[Items listed in a dataset]
※

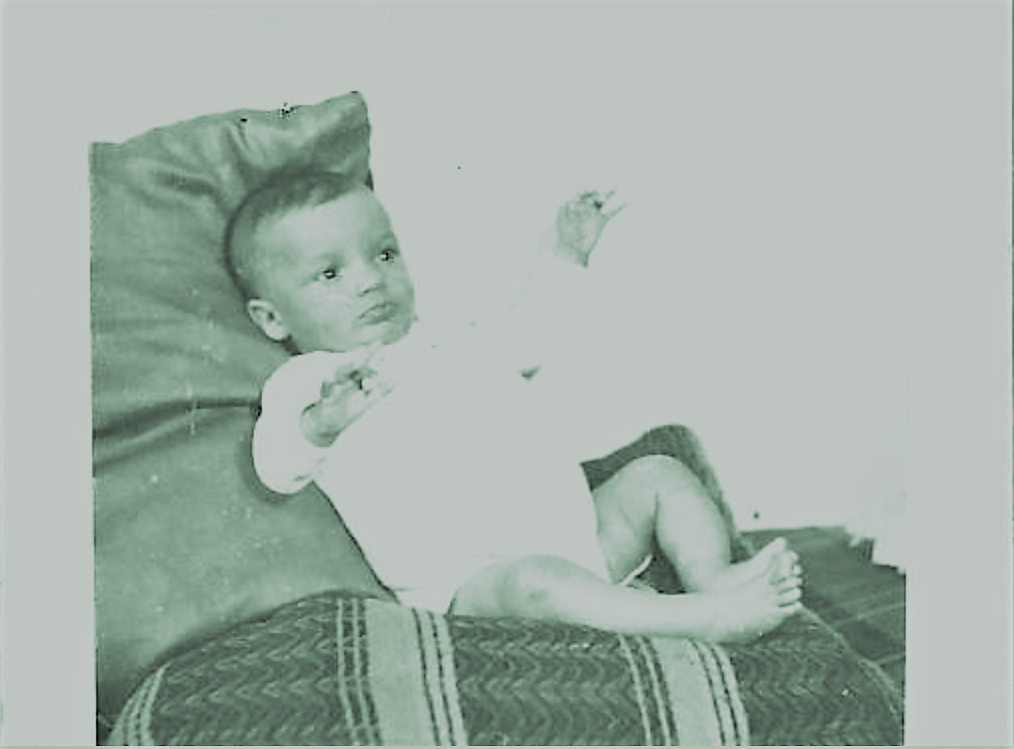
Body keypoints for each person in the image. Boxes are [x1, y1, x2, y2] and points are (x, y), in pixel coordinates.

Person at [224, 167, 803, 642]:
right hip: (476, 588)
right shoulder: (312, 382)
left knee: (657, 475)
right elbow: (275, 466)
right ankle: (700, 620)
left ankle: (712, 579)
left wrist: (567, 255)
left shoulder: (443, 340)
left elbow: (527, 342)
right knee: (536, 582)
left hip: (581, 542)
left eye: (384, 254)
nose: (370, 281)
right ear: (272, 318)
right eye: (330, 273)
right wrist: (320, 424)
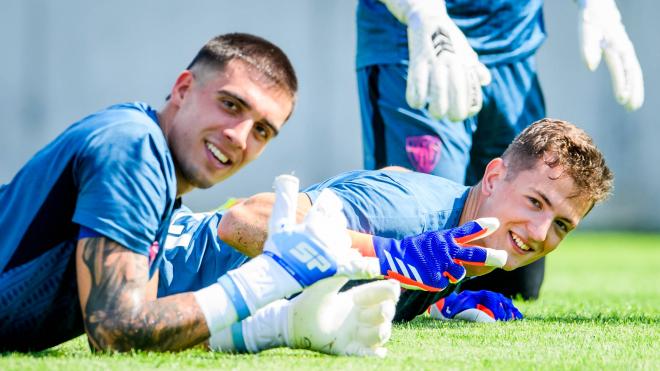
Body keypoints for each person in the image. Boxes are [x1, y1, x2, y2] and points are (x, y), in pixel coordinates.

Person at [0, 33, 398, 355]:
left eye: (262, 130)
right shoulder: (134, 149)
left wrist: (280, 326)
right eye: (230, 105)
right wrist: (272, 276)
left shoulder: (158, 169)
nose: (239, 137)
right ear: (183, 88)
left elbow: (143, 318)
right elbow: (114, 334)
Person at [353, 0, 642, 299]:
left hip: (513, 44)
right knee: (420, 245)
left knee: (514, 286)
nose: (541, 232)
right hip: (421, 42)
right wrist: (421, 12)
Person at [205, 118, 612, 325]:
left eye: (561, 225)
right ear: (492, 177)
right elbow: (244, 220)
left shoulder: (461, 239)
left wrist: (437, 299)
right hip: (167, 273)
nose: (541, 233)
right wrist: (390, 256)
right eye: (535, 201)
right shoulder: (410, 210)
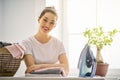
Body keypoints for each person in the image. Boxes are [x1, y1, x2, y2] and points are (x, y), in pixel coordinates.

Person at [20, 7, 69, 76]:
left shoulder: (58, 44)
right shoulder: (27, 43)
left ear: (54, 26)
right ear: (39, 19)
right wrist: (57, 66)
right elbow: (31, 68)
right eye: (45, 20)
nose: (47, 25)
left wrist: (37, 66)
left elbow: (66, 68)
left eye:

※

◆ Task instructions
Give the lines of the entries above exactly as they appear, leaving out each picture.

◆ Answer space
Body keypoints for each person in the image. Boxes are [x1, y1, x2, y2] and points are (x, y), in pixel coordinates.

Person at [224, 167, 803, 642]:
right hip: (476, 588)
right shoulder: (312, 382)
left knee: (657, 475)
right elbow: (275, 466)
right ankle: (700, 620)
left ankle: (712, 579)
left wrist: (567, 255)
left shoulder: (443, 340)
left elbow: (527, 342)
right knee: (536, 582)
left hip: (581, 542)
left eye: (384, 254)
nose: (370, 281)
right ear: (272, 318)
right eye: (330, 273)
right wrist: (320, 424)
Body keypoints for each person in the image. Boxes are [x1, y1, x2, y2] and points are (x, y), in pixel coordinates.

Person at [0, 33, 398, 355]:
left eye: (262, 130)
right shoulder: (134, 149)
left wrist: (280, 326)
right eye: (230, 105)
right wrist: (272, 276)
left shoulder: (158, 169)
nose: (239, 137)
right ear: (183, 88)
left elbow: (143, 318)
right elbow: (114, 334)
Person at [353, 0, 642, 299]:
left hip: (513, 44)
right knee: (420, 245)
left knee: (514, 286)
nose: (541, 232)
right hip: (421, 42)
right wrist: (421, 12)
Person at [205, 118, 612, 325]:
left eye: (561, 225)
right ear: (492, 177)
right elbow: (244, 220)
left shoulder: (461, 239)
left wrist: (437, 299)
right hip: (167, 273)
nose: (541, 233)
right wrist: (390, 256)
right eye: (535, 201)
right shoulder: (410, 210)
Body keypoints for each person in the image. Boxes are [x1, y1, x2, y2] and points are (x, y), in pixel coordinates.

Person at [20, 7, 69, 76]:
left shoulder: (58, 44)
right shoulder: (27, 43)
left ear: (54, 26)
right ear: (39, 19)
right wrist: (57, 66)
right elbow: (31, 68)
right eye: (45, 20)
nose: (47, 25)
left wrist: (37, 66)
left elbow: (66, 68)
left eye:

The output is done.